Zoom out and clarify the problem. The panel called for systems thinking, understanding nutrition, livelihoods, and climate as interconnected challenges that must be solved together.
Design for Equity, Not Averages. Map the protein deficit by geography; prioritize interventions where undernutrition and inequity are greatest.
Shift from competition to collaboration. Move from a mindset of scarcity to one of shared value creation across animal and alternative protein sectors.
See ourselves in each other. Recognize the shared values among farmers, innovators, chefs, and advocates: livelihood, identity, and care for community.

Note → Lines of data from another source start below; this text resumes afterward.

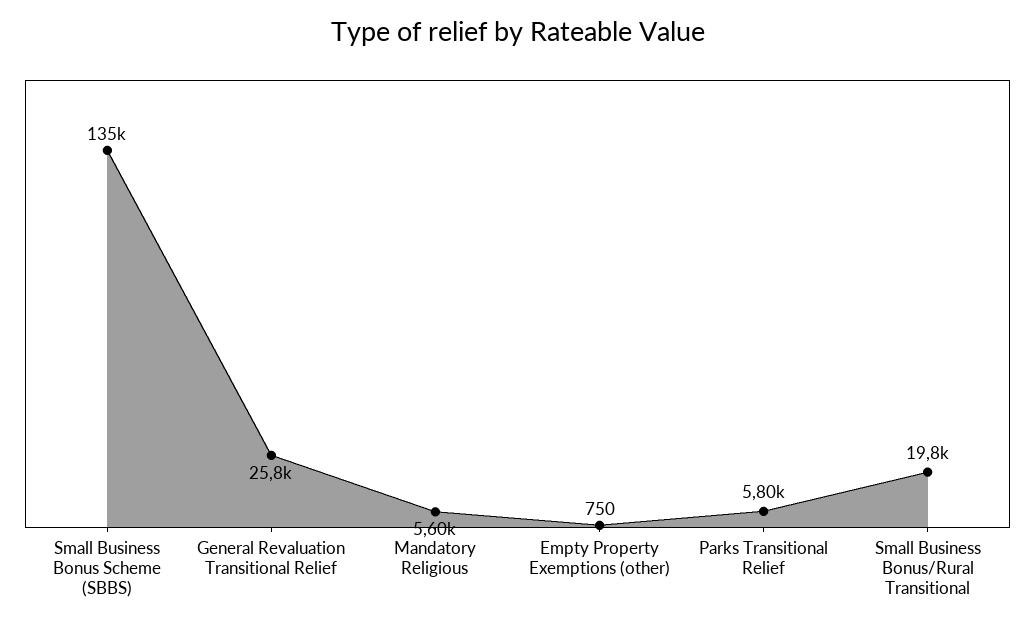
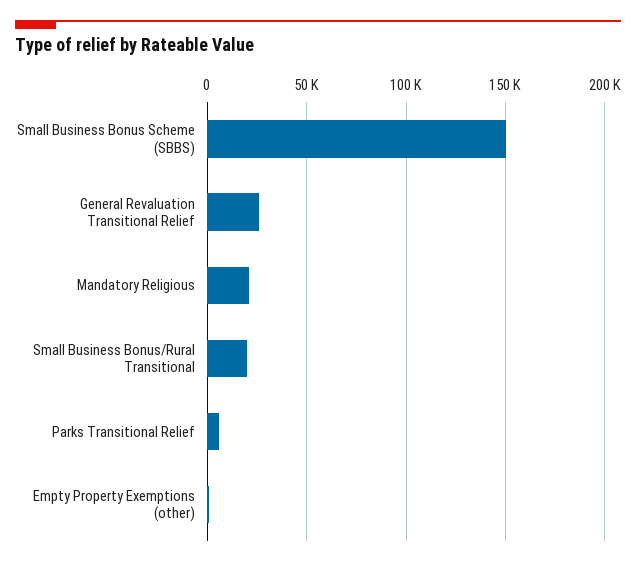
Small Business Bonus Scheme (SBBS): 135000 -> 150000
Mandatory Religious: 5600 -> 20000

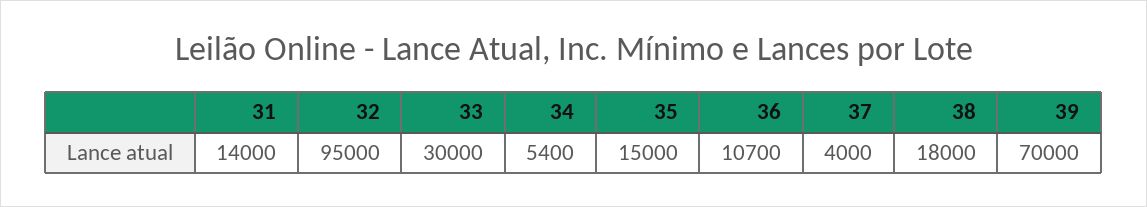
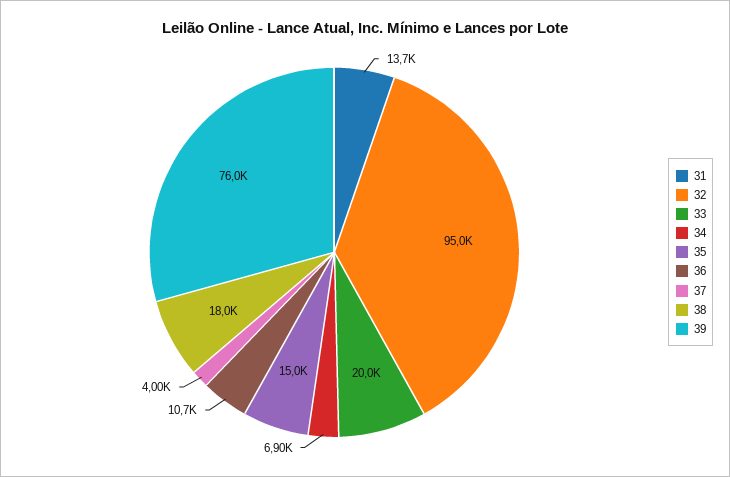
31: 14000 -> 13700
33: 30000 -> 20000
34: 5400 -> 6900
39: 70000 -> 76000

Communicate in “we” terms. Replace ideology with inclusive language centered on shared wins: healthier people, stronger rural economies, and resilient environments.
Engage youth as partners, not beneficiaries. True transformation must include young leaders as co-creators and innovators in shaping food systems.
Investigating Dairy Demand: What Influences Purchasing Choices?
FSF’s second side event, co-hosted with Midwest Dairy, focused on what influences nutritious dairy purchasing decisions among low-income consumers in the U.S. Midwest,and how those insights can drive more equitable and effective strategies across the food system.
The discussion followed a presentation of FSF’s preliminary research, including literature review findings and insights surfaced through key informant interviews with industry, retail, and public health experts. Participants reflected on the everyday choices households must make when balancing cost, convenience, cultural relevance, and nutrition.
What We Learned from the Conversation
Culture shapes consumption: Dairy is not a uniform category, preferences vary widely by culture, community, and even generation. Offering culturally relevant dairy products and recipe ideas can help families incorporate nutritious dairy in ways that feel familiar and enjoyable.
Access is about more than availability: Barriers to purchasing dairy foods exist at the individual level (e.g., perceived lactose intolerance), the household level (e.g., multi-generational differences in dairy exposure and consumption), and the systems level (e.g., federal program compliance rules and changes to assistance programs). Participants highlighted the need for smarter policies and localized models that make nutritious foods easier to obtain.
Innovation needs to align with lived experience: Product development must account for barriers faced by low-income consumers, including affordability, taste expectations, and food literacy. Listening to consumers first leads to solutions that stick.
Partnerships unlock opportunity: As certain policies decline or shift emphasis, public and private sector collaboration becomes vital, from piloting new delivery channels to strengthening retail offerings in underserved areas.
Why It Matters
Understanding what drives or limits nutritious dairy choices is critical to achieving both nutrition equity and market opportunity. When products, programs, and policies align with community realities, they not only improve health outcomes; they also create stronger, more resilient demand for nutritious foods.
This session surfaced tangible opportunities for future work, including deeper research with low-income consumers, testing new delivery models, and designing consumer-centered dairy innovations that support healthy diets in a changing food landscape.
What’s Next
FSF is advancing commitments from both conversations:
Co-development of a global white paper on truthful protein narratives
Continued research into dairy purchasing behavior across diverse communities
Strengthening coalitions that bridge evidence, enterprise, and impact
We are grateful to all participants, including our panelists, keynote speakers, moderators, and audience partners, who brought curiosity, expertise, and a spirit of collaboration to each session.
Together, we’re designing food systems that deliver for people and planet.